Categories: Life & Arts
Newlywed life can be hectic.
But the story of Niskayuna native Rachael Yoder and her husband, Michael Herman, might take the cake.
“We left for Tanzania less than a month after [our wedding],” Yoder said.
And no, it wasn’t for their honeymoon. They went to build a labor clinic in Mloka, a village where the closest clinic is several hours away.
Throughout the construction process, they connected with villagers in Mloka, and created a documentary about the rich culture of the village and the process of constructing the first of many buildings to better serve the villagers.
“The Humanity Project: A Devised Documentary,” will be shown at Proctors on Sept. 8.
“We knew we wanted to document the experience as it was happening. Michael and I are artists by trade, so that’s really more what we’re comfortable doing,” Yoder said.
“The Humanity Project” is a part of their nonprofit theater company, The Outer Loop Theater Experience, which strives to help cultivate and build creative plays and stories.
Collecting stories was what got the couple involved in Tanzania in 2015.
On a trip to the country to gather stories for a play on Tanzanian culture, Herman heard one story he couldn’t let go of.
A woman named Asha told him how one of her children didn’t survive childbirth because the nearest labor clinic was several hours away. Unfortunately, she’s not alone. Other women also came forward to talk about their struggles with access to doctors and medical practitioners. Although there are midwives in the Mloka village, many are not equipped to handle complications that may arise during delivery.
Herman left Tanzania with much more than an idea for a play: He left with a promise to return and build a labor clinic. He and Yoder worked for well over a year to raise the $11,000 needed to build the clinic and to find a team to help construct it.
Asha’s husband, Patrick, is an engineer and was able to manage the project. After the couple arrived in Mloka in 2017, construction began immediately and was completed in a little less than three months.
“As you can imagine, construction in Tanzania goes quite differently than it does here,” Yoder said, “There were no power tools used at all in the construction of the clinic.”
Cement had to be mixed by hand, which proved challenging when there wasn’t water available in the village. Yoder and Herman hired workers to motorcycle to the nearest river to bring water into the village to mix the cement.
“[There were] lots of unexpected challenges along the way. Sometimes we couldn’t work because some of the guys had to be on their farm, because there were elephants there that day and they had to protect their crops from getting eaten by elephants. … Just things we could never have predicted,” Yoder said.
Now that construction is complete, the clinic is going through the registration process.

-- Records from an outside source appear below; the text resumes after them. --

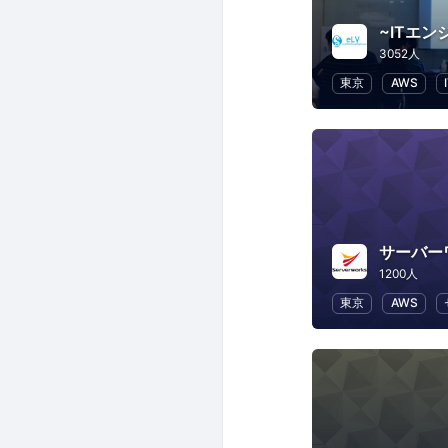
3052人
東京
AWS
サーバー
1200人
東京
AWS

Once it’s registered with the Tanzanian government, the labor clinic will be up and running.
“We could be looking at babies born there by late fall, which is pretty exciting,” Yoder said.
It’s the first of several projects the couple is working on.
“While we were there, we realized that the needs of this village extend beyond the labor clinic. This is just the beginning,” Yoder said.
The next phase of their project includes building an outpatient dispensary building, which provides vaccinations for children, lab testing and family planning services, among others. The Outer Loop hopes to raise $30,000 for the project.
Of course, they’re also including a theatrical element as well.
“We met with five different schools in the village and we’re planning to develop a theater and drama curriculum with the schools for the next time we come back,” Yoder said.
They’ve already run a few workshops and drama sessions with students in Mloka, but this time they’re hoping to work with teachers to help them incorporate those skills in the classroom.
On Friday, beyond the screening of “The Humanity Project,” the couple will be discussing their experiences in talking with villagers and in Mloka, and their next steps in what’s become a long-term project.
“It just felt very important for us to bring the experience back home,” Yoder said, “We had a screening of it in Rochester and we felt it was a really powerful way to let people in on the process.”